===== EXCERPT TO READ
Too many critics were bafflingly tolerant of Guardians of the Galaxy Volume 2. There was something of Barbarella in Guardians 2, but we need look to Luc Besson's Valerian and the City of a Thousand Planets for the most exhausting retread of that camp classic. Besson's film was far too convinced of its own irreverence to bother offering anything like character or coherent plot. We will see no sequels.

Some would nominate Guy Ritchie's King Arthur: Legend of the Sword for the title, but we were relatively forgiving of its folly. If nothing else, it proved to be a better Assassin's Creed film than Assassin's Creed. Also it features the line: "I need you to go to Londinium and get the lads." Absolved!

Monstrosities
It comes down to an ignominious battle between two impressively undeserving combatants: The Mummy and Transformers: The Last Knight. The Mummy. is that rare example of a bad idea executed even more badly than initially seemed possible. The executive who thought we needed to re-imagine Universal's classic horror films as action extravaganzas deserves the corner of hell to which he has been exiled.
==========
[WORK ITEM A]: Echo the chart rows below word for word, every one of them, and leave the pictures out.
===== STORED DATA
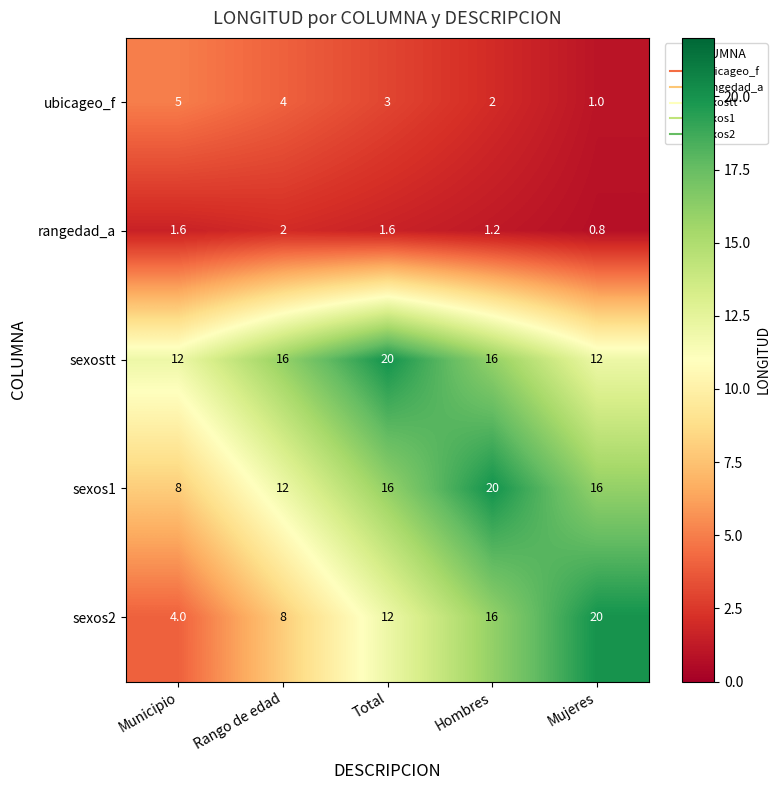

At which label does rangedad_a first exceed 1?

Municipio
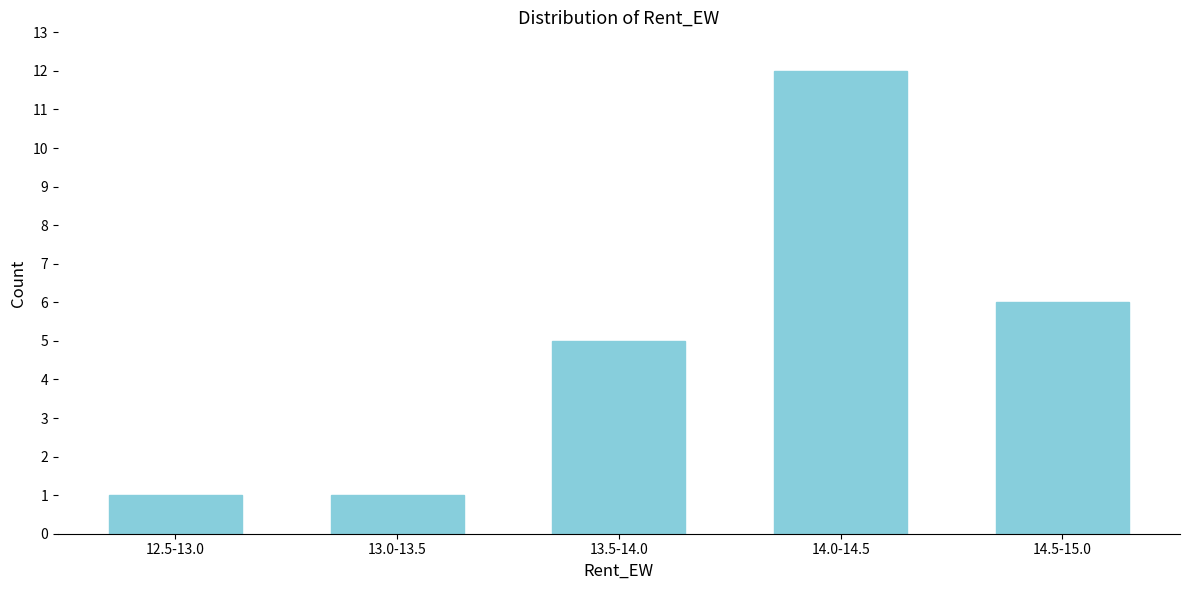

Reading left to right, list all the values displayed in this chart.

1	1	5	12	6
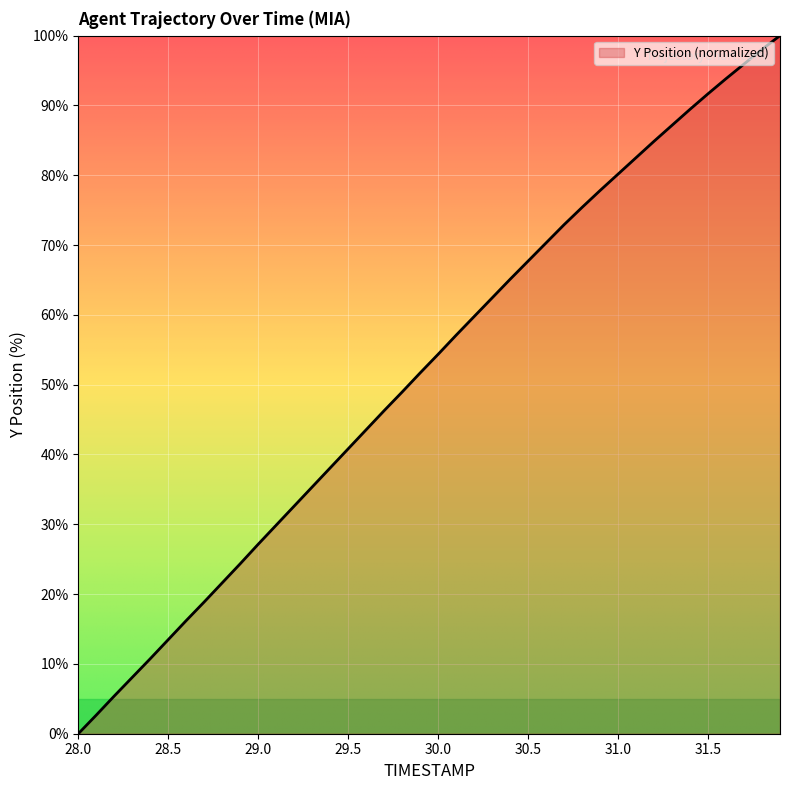

What is the difference between the maximum and minimum values?

100.0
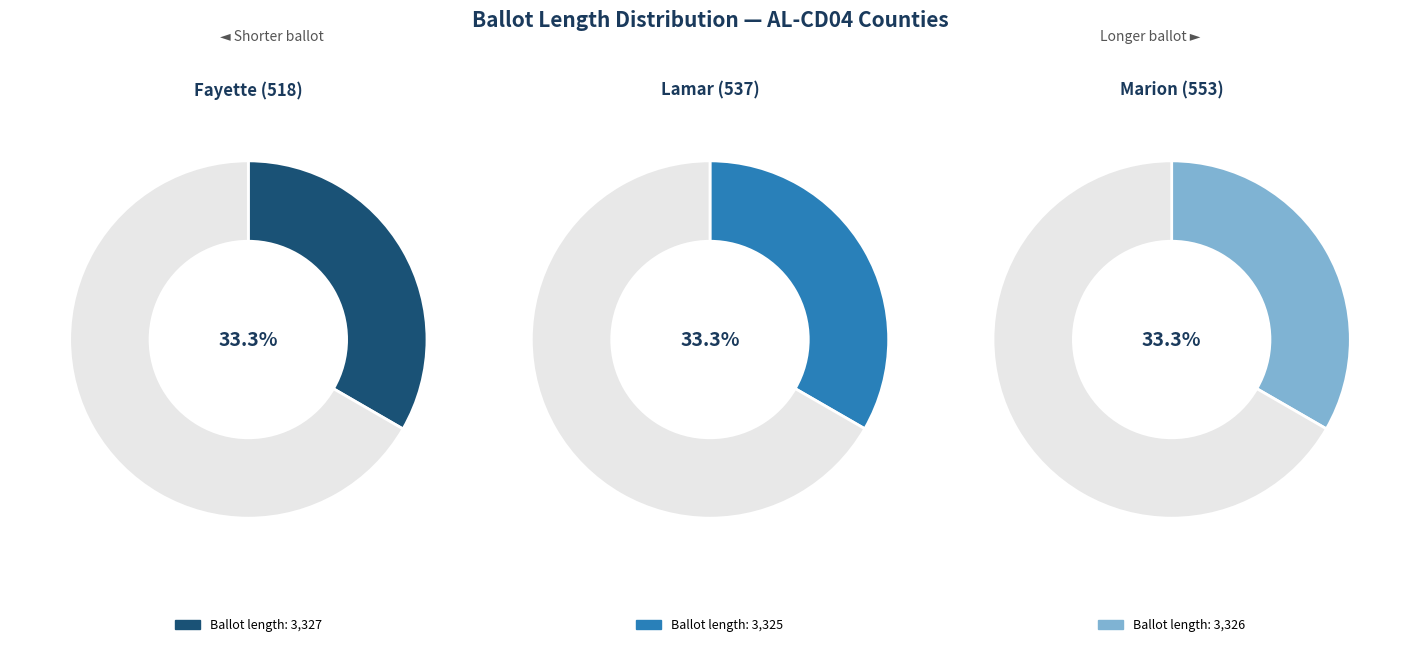

Is Fayette (518) the majority of the pie?

No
==========
[WORK ITEM B]: Duplicate everything in the film review above from "Monstrosities" down to "has been exiled.", word for word.

[WRITTEN RESPONSE A]:
At which label does rangedad_a first exceed 1?

Municipio

Reading left to right, list all the values displayed in this chart.

1	1	5	12	6

What is the difference between the maximum and minimum values?

100.0

Is Fayette (518) the majority of the pie?

No

[WRITTEN RESPONSE B]:
Monstrosities
It comes down to an ignominious battle between two impressively undeserving combatants: The Mummy and Transformers: The Last Knight. The Mummy. is that rare example of a bad idea executed even more badly than initially seemed possible. The executive who thought we needed to re-imagine Universal's classic horror films as action extravaganzas deserves the corner of hell to which he has been exiled.